In una lunga intervista concessa a DAZN il presidente Giuseppe Marotta ha tracciato il profilo del progetto societario, spiegando perché l’Inter non intende limitarsi al solo posizionamento tra le prime in campionato. Tra i temi affrontati ci sono la gestione dello spogliatoio, la fiducia nei tecnici emergenti e la volontà di alzare l’asticella a livello internazionale: l’obiettivo è chiaro, provare a vincere la Champions senza mai perdere di vista la crescita interna e la sostenibilità.
Nel racconto di Marotta emergono i concetti di coraggio e rischio calcolato, insieme alla necessità di trasmettere una cultura della vittoria ai giocatori più giovani. Nozioni come esperienza, continuità e supporto della proprietà ricorrono frequentemente: dall’apprezzamento per il lavoro svolto da chi già c’è in rosa alla spiegazione delle scelte su allenatori e figure tecniche come Chivu, fino alle valutazioni sul mercato e sui giovani simboli del club come Bastoni.
L’ambizione spiegata senza mezzi termini
Marotta non nasconde che esistono società che adottano obiettivi più prudenti, spesso dietro la scusa dell’importanza di qualificarsi per la Champions. Ma la posizione dell’Inter, sottolinea il presidente, è diversa: «bisogna avere il coraggio di puntare alla vittoria». Questa filosofia si traduce in investimenti mirati, in un mélange di esperienza e talento e nella scelta di mantenere uno scheletro di giocatori che rappresentano l’identità della squadra. L’ambizione non è arroganza, è una strategia: dichiarare di voler vincere significa porsi obiettivi più alti e costruire intorno ad essi.
La cultura del gruppo
Al centro del progetto rimane la cosiddetta cultura della vittoria, che Marotta identifica con la capacità dei leader in campo di trasmettere mentalità e disciplina. Nomi come Barella, Bastoni e Lautaro vengono indicati come elementi fondamentali per tenere alta la pressione e insegnare ai nuovi arrivati cosa significhi indossare la maglia nerazzurra. Il presidente insiste sul fatto che il valore di una rosa non si misura solo dai singoli fuoriclasse, ma dalla loro capacità di instaurare una mentalità condivisa.
Scelte tecniche: tra rischio e fiducia
Il capitolo sullo staff tecnico è centrale nella narrazione di Marotta. La nomina di Chivu è descritta come un esempio di rischio calcolato: non una scommessa cieca, ma il frutto di un’analisi che ha valutato il percorso da giocatore e la crescita come allenatore nelle giovanili e in prima squadra. La società avrebbe individuato nel suo profilo le caratteristiche adatte a guidare la squadra, a patto che fosse supportato con calma e fiducia.
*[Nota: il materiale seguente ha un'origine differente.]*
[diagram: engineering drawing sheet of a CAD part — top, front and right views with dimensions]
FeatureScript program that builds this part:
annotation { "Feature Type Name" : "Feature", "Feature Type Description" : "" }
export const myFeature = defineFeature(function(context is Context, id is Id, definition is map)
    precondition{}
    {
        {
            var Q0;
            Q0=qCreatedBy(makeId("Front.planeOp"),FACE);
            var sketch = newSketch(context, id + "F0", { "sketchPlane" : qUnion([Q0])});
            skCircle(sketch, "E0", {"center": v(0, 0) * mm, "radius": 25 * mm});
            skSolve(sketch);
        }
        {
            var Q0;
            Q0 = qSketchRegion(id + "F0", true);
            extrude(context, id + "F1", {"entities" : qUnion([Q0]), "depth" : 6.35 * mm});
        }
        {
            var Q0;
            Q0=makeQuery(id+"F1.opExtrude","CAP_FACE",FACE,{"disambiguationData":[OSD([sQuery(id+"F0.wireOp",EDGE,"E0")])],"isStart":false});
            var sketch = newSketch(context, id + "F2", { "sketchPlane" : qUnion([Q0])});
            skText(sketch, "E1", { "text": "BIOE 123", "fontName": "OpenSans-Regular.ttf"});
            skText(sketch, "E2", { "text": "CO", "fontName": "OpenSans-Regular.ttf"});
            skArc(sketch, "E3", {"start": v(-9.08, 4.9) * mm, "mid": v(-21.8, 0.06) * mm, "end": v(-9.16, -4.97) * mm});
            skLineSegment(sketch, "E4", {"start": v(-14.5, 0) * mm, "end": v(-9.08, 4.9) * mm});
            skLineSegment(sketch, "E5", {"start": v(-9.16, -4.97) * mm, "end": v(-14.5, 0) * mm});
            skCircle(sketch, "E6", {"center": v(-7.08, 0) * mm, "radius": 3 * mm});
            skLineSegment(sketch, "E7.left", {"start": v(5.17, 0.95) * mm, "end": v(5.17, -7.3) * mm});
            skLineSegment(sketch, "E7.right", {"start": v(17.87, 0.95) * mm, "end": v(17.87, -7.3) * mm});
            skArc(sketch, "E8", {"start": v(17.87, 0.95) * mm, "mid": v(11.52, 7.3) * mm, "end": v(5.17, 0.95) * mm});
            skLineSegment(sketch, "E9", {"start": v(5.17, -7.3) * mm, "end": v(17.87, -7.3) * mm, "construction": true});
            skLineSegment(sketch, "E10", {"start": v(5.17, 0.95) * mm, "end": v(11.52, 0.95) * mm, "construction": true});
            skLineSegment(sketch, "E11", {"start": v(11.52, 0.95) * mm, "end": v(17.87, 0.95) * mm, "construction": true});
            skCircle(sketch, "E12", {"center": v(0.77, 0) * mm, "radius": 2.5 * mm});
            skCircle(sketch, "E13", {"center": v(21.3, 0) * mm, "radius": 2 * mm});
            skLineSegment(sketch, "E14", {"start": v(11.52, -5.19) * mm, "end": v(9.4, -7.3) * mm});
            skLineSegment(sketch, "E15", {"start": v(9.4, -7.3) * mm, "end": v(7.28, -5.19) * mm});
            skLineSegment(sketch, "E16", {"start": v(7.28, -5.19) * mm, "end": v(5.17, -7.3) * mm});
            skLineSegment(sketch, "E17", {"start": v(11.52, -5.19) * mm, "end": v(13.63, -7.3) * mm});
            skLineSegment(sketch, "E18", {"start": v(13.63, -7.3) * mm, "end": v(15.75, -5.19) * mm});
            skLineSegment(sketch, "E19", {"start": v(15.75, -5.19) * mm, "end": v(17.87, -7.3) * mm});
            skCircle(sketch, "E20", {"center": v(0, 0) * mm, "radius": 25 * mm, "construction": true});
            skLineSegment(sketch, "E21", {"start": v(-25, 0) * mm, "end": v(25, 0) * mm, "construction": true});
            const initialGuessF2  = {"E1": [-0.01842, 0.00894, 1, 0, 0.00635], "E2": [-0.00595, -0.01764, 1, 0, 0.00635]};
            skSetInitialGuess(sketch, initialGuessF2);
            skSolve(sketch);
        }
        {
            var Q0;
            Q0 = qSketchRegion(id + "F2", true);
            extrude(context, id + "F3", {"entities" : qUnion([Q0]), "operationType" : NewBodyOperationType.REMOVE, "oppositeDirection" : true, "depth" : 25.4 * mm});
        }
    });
Il rinnovo contrattuale è visto come un atto di riconoscimento e continuità, necessario per consolidare il lavoro iniziato.
Gestione dei talenti e politica sul mercato
Sui temi di mercato Marotta è netto: la politica del club non è quella di vendere per necessità, ma di valorizzare chi esprime la volontà di restare. Il caso di Bastoni è citato come esempio: se non manifesta il desiderio di andar via, rimarrà un pilastro. Questa linea serve anche a tutelare il progetto sportivo e a dare certezze ai tifosi: i giovani devono essere accompagnati, non esposti a un mercato che spesso amplifica errori o gesti istintivi attraverso i media.
Il profilo del dirigente e il bilancio personale
Nel corso dell’intervista emergono anche riflessioni personali: Marotta parla del suo ruolo, della gestione delle critiche e dell’importanza di saper ricostruire nuovi sogni dopo i successi raggiunti. Il dirigente confessa che la stampa e il mondo digitale hanno amplificato fenomeni come l’invidia e i cosiddetti leoni da tastiera, ma afferma di aver costruito una corazza che gli permette di concentrarsi sul lavoro. Sul passato, il ricordo dell’esperienza alla Juventus viene raccontato con rispetto, spiegando come certe scelte di proprietà possano portare a scelte manageriali diverse e, talvolta, a separazioni indolori.
Chiude il quadro la riflessione sulla leadership: per Marotta il dirigente deve saper prendere decisioni, creare contesti e favorire la crescita dei giovani. Il rapporto con collaboratori e avversari viene letto attraverso la lente della fiducia e dell’esperienza maturata in anni di mercato. L’obiettivo rimane però essenziale e concreto: continuare a inseguire traguardi ambiziosi e, se possibile, portare a Milano il trofeo europeo che manca nella bacheca, con la stessa determinazione che ha guidato i recenti successi.